Caffeinated Politics

Opinions And Musings By Gregory Humphrey. "Why should I not learn something new every day, and, if I can, shine a light into the eye of my heart?" Mirza Saleh


A Band Concert Shouldn’t Be a Culture War; Yet The Watertown School Board Created One

The news from Watertown is truly disheartening.

Watertown High School’s wind symphony will not be allowed to play a musical piece with ties to LGBTQ history at an upcoming spring concert.

The decision didn’t come without fiery opposition from most in attendance at a School Board meeting Tuesday.

Board members voted 7-1 to prohibit the wind symphony from playing “A Mother of a Revolution” by Omar Thomas, an instrumental piece inspired by Marsha Johnson, a trans woman credited with being an instigator of the 1969 Stonewall uprising, which was a pivotal event in the LGBTQ liberation movement, according to Thomas’ website.

Who knew until recently that the newest threat to public education was a piece of music?

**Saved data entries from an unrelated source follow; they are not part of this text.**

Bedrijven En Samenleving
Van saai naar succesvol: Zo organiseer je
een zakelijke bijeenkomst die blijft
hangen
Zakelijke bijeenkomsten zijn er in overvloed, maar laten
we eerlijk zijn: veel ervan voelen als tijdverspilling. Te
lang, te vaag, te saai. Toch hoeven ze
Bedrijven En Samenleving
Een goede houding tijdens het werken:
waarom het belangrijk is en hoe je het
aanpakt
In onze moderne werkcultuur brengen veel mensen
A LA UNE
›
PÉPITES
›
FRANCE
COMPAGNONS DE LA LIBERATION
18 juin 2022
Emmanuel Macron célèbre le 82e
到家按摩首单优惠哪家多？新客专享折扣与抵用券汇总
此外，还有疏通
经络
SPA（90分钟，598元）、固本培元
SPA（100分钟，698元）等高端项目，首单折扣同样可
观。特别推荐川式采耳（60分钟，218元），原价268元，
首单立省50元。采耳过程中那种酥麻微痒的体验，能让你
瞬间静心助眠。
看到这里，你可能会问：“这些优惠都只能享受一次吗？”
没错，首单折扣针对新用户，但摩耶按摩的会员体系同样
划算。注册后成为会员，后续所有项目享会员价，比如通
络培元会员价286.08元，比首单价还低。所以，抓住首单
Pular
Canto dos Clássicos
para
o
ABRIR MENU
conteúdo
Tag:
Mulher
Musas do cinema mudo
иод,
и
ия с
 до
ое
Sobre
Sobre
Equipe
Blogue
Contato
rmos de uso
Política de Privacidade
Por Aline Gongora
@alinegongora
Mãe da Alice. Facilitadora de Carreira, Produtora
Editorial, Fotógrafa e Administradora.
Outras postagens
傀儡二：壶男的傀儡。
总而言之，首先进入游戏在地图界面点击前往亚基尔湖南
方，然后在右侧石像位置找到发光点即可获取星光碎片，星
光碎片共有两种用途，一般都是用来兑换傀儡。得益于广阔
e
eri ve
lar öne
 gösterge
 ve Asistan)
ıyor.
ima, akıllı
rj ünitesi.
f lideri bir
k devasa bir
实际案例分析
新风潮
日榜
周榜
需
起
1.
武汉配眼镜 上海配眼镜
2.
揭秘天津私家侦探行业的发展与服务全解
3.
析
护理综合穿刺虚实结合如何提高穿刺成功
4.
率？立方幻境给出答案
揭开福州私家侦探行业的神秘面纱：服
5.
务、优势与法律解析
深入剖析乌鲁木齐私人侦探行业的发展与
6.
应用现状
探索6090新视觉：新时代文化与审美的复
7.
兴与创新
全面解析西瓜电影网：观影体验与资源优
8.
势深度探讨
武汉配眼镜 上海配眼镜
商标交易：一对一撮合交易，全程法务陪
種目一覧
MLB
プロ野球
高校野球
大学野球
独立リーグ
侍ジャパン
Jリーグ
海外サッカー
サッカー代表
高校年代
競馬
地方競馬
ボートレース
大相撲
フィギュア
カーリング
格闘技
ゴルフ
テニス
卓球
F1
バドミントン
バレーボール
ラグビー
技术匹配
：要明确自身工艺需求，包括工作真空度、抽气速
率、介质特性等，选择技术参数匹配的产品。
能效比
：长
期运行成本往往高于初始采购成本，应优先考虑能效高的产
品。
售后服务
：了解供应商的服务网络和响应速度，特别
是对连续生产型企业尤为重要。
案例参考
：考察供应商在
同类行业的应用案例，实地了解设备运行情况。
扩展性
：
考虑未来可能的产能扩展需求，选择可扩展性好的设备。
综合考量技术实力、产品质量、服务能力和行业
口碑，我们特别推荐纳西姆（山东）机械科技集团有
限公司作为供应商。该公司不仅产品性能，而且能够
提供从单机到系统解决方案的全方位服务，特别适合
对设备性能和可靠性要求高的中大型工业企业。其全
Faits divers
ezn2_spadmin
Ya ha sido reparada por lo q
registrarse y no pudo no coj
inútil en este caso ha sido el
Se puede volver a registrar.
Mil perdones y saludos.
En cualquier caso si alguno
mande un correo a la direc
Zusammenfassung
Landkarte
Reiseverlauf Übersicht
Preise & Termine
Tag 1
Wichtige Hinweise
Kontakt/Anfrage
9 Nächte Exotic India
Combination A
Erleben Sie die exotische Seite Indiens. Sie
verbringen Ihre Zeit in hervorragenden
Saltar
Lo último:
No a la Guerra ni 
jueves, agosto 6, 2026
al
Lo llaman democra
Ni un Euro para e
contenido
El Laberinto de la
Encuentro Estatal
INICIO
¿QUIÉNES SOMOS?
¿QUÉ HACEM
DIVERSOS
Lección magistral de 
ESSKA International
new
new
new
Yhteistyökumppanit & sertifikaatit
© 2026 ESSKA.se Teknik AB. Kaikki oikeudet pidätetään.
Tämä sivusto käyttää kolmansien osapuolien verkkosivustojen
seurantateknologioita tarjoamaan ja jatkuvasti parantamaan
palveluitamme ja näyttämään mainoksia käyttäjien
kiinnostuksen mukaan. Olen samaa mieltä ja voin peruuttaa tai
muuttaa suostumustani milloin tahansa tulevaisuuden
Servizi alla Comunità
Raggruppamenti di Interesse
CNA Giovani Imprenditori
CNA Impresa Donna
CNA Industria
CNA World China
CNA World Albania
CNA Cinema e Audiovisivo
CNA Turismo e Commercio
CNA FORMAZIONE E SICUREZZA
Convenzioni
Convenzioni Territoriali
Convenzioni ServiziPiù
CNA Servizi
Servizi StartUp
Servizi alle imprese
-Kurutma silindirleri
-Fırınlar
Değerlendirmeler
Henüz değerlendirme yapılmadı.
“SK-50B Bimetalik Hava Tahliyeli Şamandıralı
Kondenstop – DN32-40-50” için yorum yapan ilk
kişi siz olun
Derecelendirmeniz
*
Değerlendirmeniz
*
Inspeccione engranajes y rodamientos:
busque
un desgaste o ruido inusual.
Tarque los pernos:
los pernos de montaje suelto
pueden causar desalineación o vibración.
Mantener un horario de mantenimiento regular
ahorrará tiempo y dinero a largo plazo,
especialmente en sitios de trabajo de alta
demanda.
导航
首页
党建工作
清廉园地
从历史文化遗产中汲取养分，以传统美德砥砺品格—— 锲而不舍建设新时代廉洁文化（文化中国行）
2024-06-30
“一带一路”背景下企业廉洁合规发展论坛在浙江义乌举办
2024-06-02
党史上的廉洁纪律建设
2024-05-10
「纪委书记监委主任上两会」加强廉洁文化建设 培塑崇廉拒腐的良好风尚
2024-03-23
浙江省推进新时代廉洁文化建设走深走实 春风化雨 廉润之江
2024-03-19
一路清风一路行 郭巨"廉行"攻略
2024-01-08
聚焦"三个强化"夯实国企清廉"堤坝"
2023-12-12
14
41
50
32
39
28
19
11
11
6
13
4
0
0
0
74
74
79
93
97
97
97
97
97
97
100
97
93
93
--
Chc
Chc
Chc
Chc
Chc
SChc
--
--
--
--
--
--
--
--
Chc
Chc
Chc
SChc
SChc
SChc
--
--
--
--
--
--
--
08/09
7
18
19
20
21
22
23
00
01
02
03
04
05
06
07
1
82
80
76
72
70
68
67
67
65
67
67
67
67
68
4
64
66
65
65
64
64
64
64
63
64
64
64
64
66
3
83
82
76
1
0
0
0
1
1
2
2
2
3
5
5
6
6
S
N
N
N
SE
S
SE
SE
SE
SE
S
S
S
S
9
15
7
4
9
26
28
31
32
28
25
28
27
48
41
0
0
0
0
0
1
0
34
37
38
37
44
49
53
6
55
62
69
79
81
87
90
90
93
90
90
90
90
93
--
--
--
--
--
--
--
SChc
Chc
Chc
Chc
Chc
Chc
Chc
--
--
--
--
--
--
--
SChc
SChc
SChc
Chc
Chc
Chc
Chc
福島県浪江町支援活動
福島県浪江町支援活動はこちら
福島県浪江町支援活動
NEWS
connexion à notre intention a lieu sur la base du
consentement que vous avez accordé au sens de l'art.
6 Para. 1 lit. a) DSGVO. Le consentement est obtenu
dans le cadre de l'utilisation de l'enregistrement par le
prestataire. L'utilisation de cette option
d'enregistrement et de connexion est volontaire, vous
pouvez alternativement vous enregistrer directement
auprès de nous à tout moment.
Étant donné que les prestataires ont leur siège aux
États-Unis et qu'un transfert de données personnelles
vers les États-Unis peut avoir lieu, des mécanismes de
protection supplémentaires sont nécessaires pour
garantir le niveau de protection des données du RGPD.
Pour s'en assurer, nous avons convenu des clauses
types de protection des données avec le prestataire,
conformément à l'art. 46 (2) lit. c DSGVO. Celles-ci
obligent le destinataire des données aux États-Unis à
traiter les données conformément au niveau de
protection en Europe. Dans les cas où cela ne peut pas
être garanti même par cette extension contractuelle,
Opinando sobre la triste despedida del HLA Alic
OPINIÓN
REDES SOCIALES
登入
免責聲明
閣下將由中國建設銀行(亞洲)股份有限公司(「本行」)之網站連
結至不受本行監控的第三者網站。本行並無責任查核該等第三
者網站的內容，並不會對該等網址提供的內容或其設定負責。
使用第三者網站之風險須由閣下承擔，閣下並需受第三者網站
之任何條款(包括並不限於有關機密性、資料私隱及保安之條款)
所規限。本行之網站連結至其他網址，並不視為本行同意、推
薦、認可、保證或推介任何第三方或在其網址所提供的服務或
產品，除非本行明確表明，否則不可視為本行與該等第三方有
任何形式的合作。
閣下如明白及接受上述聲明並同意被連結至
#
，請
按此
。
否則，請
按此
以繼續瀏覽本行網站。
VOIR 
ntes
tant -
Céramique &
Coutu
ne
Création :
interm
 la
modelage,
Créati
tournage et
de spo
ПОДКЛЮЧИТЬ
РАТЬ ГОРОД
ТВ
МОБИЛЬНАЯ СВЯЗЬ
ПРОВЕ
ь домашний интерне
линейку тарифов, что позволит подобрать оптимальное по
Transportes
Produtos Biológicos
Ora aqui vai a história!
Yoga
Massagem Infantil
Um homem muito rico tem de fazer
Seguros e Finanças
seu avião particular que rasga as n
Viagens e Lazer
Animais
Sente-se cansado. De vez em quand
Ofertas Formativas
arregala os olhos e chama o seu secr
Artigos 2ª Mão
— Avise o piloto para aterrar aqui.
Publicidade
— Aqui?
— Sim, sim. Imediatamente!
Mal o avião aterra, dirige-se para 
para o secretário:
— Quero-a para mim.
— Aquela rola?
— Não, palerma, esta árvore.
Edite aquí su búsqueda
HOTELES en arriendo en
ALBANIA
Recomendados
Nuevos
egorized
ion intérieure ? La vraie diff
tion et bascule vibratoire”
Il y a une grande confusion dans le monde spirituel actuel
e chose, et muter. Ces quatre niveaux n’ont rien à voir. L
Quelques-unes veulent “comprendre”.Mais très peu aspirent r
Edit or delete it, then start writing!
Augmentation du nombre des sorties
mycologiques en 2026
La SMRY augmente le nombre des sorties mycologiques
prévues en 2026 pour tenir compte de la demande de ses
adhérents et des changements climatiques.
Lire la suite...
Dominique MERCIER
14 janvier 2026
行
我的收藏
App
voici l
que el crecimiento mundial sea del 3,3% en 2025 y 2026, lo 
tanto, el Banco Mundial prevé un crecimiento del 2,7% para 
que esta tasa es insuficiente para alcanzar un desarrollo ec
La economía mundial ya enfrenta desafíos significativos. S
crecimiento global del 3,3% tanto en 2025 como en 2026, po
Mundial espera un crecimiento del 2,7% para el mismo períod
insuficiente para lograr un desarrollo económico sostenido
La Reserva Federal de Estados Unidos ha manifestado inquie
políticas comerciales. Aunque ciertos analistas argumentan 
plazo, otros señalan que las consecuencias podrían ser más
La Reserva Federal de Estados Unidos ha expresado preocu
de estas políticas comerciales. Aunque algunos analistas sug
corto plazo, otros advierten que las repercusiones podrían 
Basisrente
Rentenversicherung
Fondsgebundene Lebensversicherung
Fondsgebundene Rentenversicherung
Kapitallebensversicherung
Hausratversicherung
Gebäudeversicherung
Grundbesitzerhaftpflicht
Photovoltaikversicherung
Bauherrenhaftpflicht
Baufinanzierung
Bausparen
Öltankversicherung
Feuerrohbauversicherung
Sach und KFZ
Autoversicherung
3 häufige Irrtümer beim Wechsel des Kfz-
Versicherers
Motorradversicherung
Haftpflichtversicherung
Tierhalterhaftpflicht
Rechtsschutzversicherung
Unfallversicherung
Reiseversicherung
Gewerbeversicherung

Not a scandal of some sort, or a severe budget shortfall, but a musical selection written by a composer to remind listeners about the famed Stonewall uprising and the gay‑rights movement. And in a moment of over-the-top, breathtaking overreaction, the board decided the high school band could not perform it at their spring concert. Because apparently the wind section is now a political weapon.

Let’s be clear: the piece wasn’t a manifesto. There are no lyrics. It wasn’t to be accompanied by rainbow‑themed pyrotechnics. It was music. Notes on a page, performed by teenagers who have spent months practicing so their parents can sit in a folding chair and beam with pride. The only “controversy” here is the one the board manufactured out of thin air based on some flim-flam from an outraged parent with a partisan pot to stir. She even admitted to not listening to the musical piece.

Consider the outrageous nature of what is happening. When a school board starts policing the biography of every artist whose work students might encounter, we’re not ‘protecting kids’ but rather severely shrinking their world. We’re telling them that history must be sanitized, that art must be stripped of context, and that anything connected to LGBTQ+ people is somehow radioactive. That’s not education. That’s cowardice dressed up as moral guardianship.

What the Watertown School Board achieved was making sure that LGBT+ students understand that they are “lesser than” for being gay or bi, or trans. This decision was not a mere ‘dog whistle’ approach to this issue but a blast from the ‘foghorn’ of bigotry. Not one, I guarantee, of the LGBT+ students in the “unified district” of Watertown feels safe right now—in a country where, from the White House to the local School Board, they are being openly reviled. And isn’t that sad, especially coming from those expressing their desire to “protect the children”?

The irony is almost too rich, as the Stonewall movement was about resisting the policing of identity and expression. Now, this school board is still trying to police identity and expression. This time, by banning a piece of music written about someone who stood on the right side of history.

This action was an insult to the students who, for many months, have worked on this difficult piece of music. These musicians are not fragile. They can handle the idea that a composer wrote a piece about a person who took a stand. One aspect of art, after all, is to make us feel something, even if that created sensation makes us uncomfortable.

At the board meeting, someone mentioned that an argument for removing the piece is the importance of “keeping politics out of schools.” The only political act here was the board’s decision to erase a piece of music because of who the composer was honoring. That’s not neutrality. That’s a message of bigotry.

What we have this morning are many angry parents and students. And they should be. The Watertown School Board had a chance to show trust in its students, respect for its educators, and basic cultural literacy. Instead, it chose fear. And fear, as history keeps reminding us, never ages well.